The ghcr.io/nrdg/autofq-daskhub image configuration is maintained on this repository.

A few important points about the Docker configuration:

  1. I spent some time trying to inherit from an image higher up in the dependency chain (as suggested here), but I ended up using the Dockerfile that Erik had written for the l2l hub instead.
  2. It intentionally does everything, without using any of the onbuild tricks that the pangeo stack uses. Again, this relies on Erik’s lead on the l2l image config.
  3. I still have some work to do to figure out how to install some tricky dependencies. In particular, some of our software relies on cvxpy for convex optimization methods, and that turns out to be a bit of a pain to install, even with conda (why oh why are there so many conflicts with conda? Is that a new thing?).
  4. One big gotcha with ghcr is that images are per default private and you have to explicitely make an image public for the hub to be able to pull that.

The initial installation of the hub and upgrades are done via:

helm upgrade --wait --install --render-subchart-notes \
    dhub dask/daskhub \
    --version=4.5.7 \
    --values=secrets.yaml

The code I use to start a cluster and use it in notebooks:

from dask_gateway import GatewayCluster
gateway = GatewayCluster()
gateway.scale(n_workers)
client = gateway.get_client()

Things I still need to sort out:

  1. This issue is still happening with this configuration. That is, using the dask labextension currently doesn’t work (and could confuse users, as it launches a LocalCluster). I can still get a view on the work that the cluster is doing by clicking on the provided dashboard link.
  2. The initialization of the GatewayCluster class instance is still a bit flaky. It looks like maybe it takes a while for the dask-scheduler pod to get started on a cold cluster, so I sometimes need to repeat this step a couple of times, before it works.
  3. My current configuration has 2GB RAM per worker. That might be a little low for the kinds of things we’d like to do with this.
  4. It would be great to automate everything, so that changes to configuration immediately trigger an update to the hub. Right now, I have to make a PR for the docker image to build (at least that’s automated!), then merge the PR and wait for it to build, copy the hash of the new version of the image into my secrets.yaml file and run the upgrade on my laptop. I know it’s possible to have the CI/CD do all of this, but I would still need to piece it together. I realize that this will save more time in the long run. Sigh.

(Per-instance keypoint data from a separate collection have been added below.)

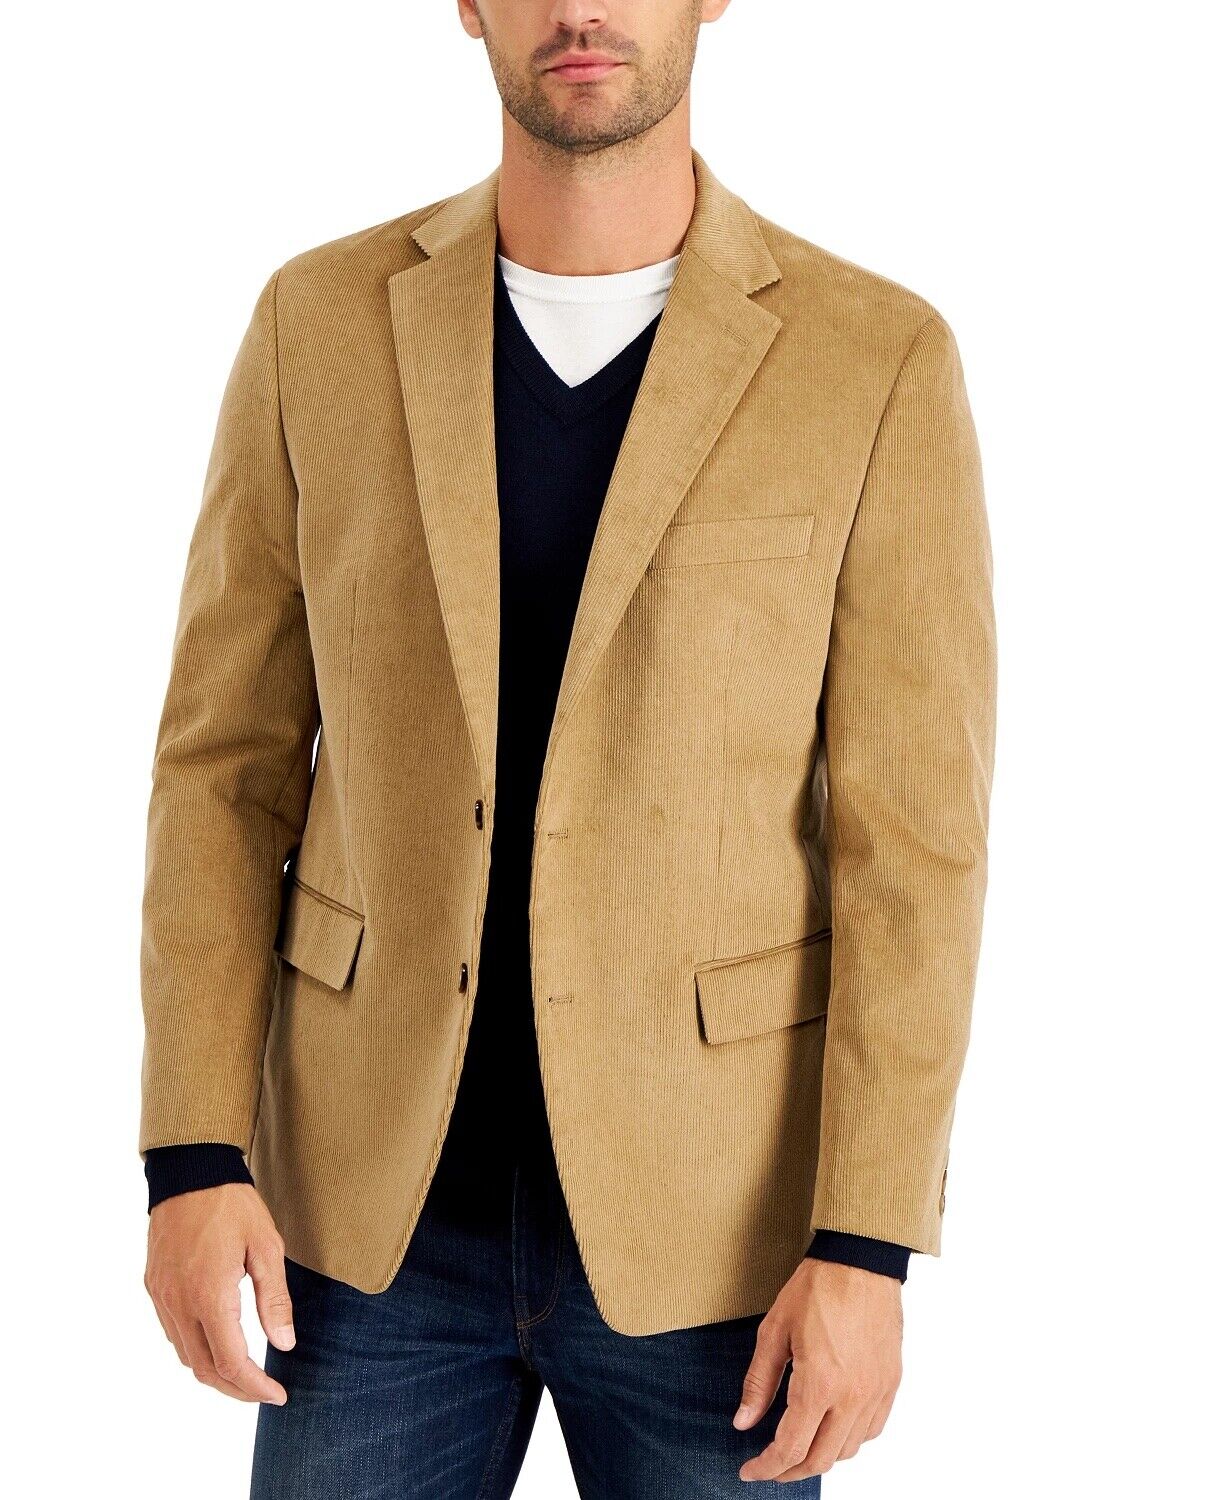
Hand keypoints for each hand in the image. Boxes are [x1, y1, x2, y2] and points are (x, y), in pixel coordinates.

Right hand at [144, 1183, 294, 1403]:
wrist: (190, 1172)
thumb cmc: (232, 1205)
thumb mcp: (266, 1247)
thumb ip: (274, 1299)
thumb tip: (284, 1342)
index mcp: (210, 1296)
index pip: (232, 1362)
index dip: (255, 1387)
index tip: (278, 1394)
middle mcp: (180, 1304)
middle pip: (205, 1370)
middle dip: (236, 1389)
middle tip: (265, 1392)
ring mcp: (162, 1298)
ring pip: (186, 1356)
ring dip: (215, 1373)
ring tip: (245, 1374)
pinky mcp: (155, 1288)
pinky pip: (174, 1334)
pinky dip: (196, 1351)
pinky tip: (218, 1344)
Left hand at [734, 1259, 902, 1481]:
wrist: (860, 1261)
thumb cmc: (816, 1289)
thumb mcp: (774, 1331)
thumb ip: (759, 1382)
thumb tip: (743, 1422)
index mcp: (819, 1385)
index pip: (790, 1448)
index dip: (767, 1467)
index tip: (749, 1471)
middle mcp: (852, 1397)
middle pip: (820, 1459)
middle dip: (790, 1471)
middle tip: (769, 1466)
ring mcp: (875, 1392)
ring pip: (848, 1450)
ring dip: (820, 1457)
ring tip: (798, 1447)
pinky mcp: (890, 1383)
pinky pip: (871, 1430)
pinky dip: (848, 1440)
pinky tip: (831, 1429)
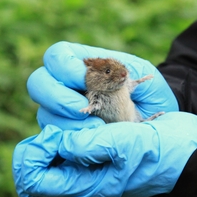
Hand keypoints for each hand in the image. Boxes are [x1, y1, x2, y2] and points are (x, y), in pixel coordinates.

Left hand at [13, 112, 196, 196]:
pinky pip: (66, 145)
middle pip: (33, 172)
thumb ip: (92, 145)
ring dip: (55, 132)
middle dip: (39, 144)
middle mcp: (82, 180)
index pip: (33, 181)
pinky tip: (85, 113)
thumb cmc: (165, 150)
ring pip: (48, 156)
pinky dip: (67, 129)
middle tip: (61, 125)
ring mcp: (89, 168)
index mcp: (88, 185)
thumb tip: (57, 143)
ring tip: (79, 116)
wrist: (190, 150)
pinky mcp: (98, 153)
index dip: (33, 154)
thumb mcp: (130, 144)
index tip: (56, 132)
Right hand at [27, 42, 178, 129]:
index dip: (63, 67)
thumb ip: (125, 70)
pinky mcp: (66, 135)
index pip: (57, 56)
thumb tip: (112, 76)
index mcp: (83, 64)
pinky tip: (91, 140)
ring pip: (44, 113)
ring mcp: (62, 112)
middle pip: (38, 82)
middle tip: (82, 109)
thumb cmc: (150, 96)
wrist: (157, 125)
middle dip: (56, 97)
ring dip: (66, 122)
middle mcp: (66, 86)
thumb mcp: (144, 77)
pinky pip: (55, 136)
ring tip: (96, 128)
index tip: (83, 81)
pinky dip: (70, 139)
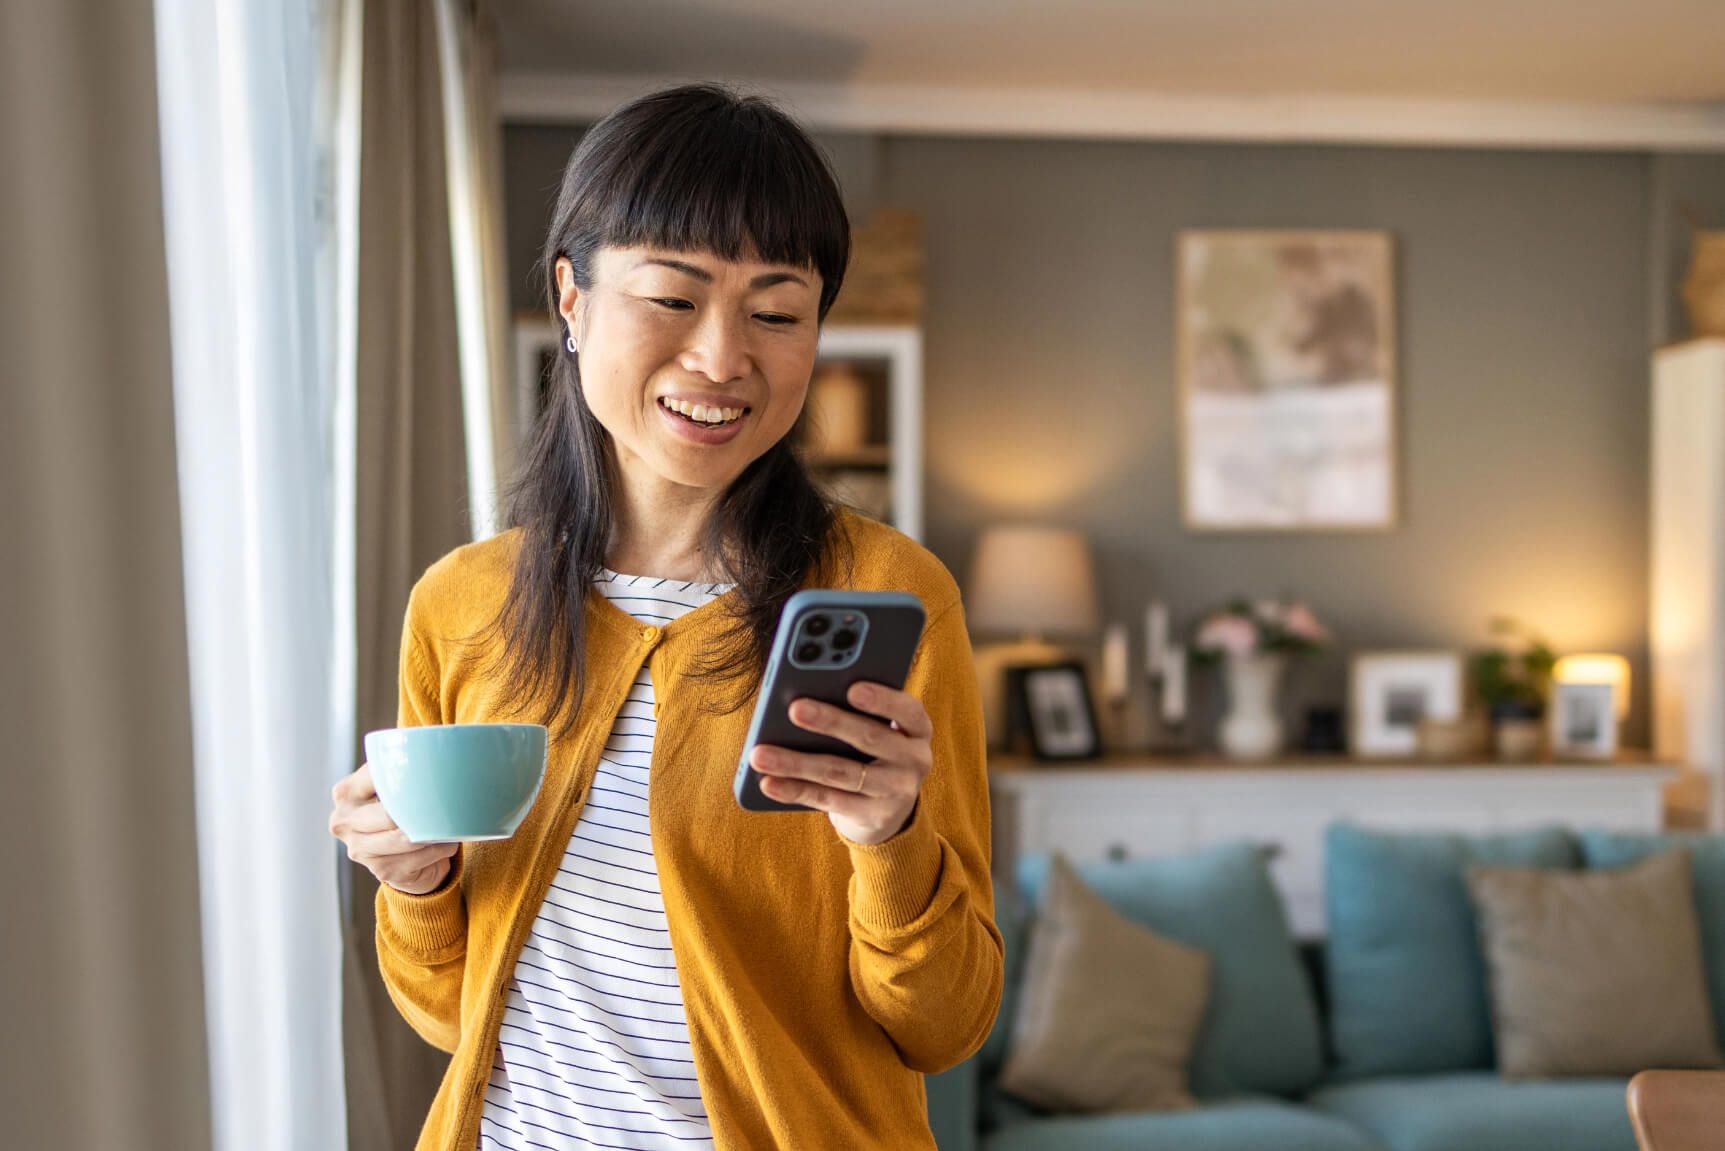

Finally, something a bit more meta. All this made me think of conversations that I was recently part of where people said things like “we are scientists, not cloud engineers!”, suggesting that large research collaborations should rely (exclusively?) on non-scientists with specialized knowledge to design, implement and maintain systems like this. I’d like to push against that notion just a bit. It’s true that I am relying on Erik and others with the specialized expertise as a starting point for this work, but I think that understanding how these systems and technologies work a bit better is relevant to scientific knowledge creation in many fields where this technology is going to be used. Just like I believe software engineering is. Or math. This doesn’t neccesarily mean that we should drop everything and just focus on cloud engineering issues, but we should try to make sure that it has a place within our work. For me personally, one of my main learning points from all this was to more effectively use kubectl describe pod to debug issues that come up and try to interpret events that happened that caused issues to arise. There’s definitely more to learn.

EDIT (20210215): After first writing this post, I figured out some things that were originally wrong, so I fixed them in the config file that I posted here. I also discovered (maybe that shouldn’t have been a surprise?) that some issues that come up can be “fixed” by turning the damn thing off and then on again. In this case, I ran into some really puzzling behaviors with dask schedulers dying on me left and right, leaving me unable to run anything on the cluster (basically a persistent form of issue 2 above). Power cycling the Azure VMs seems to have resolved that issue.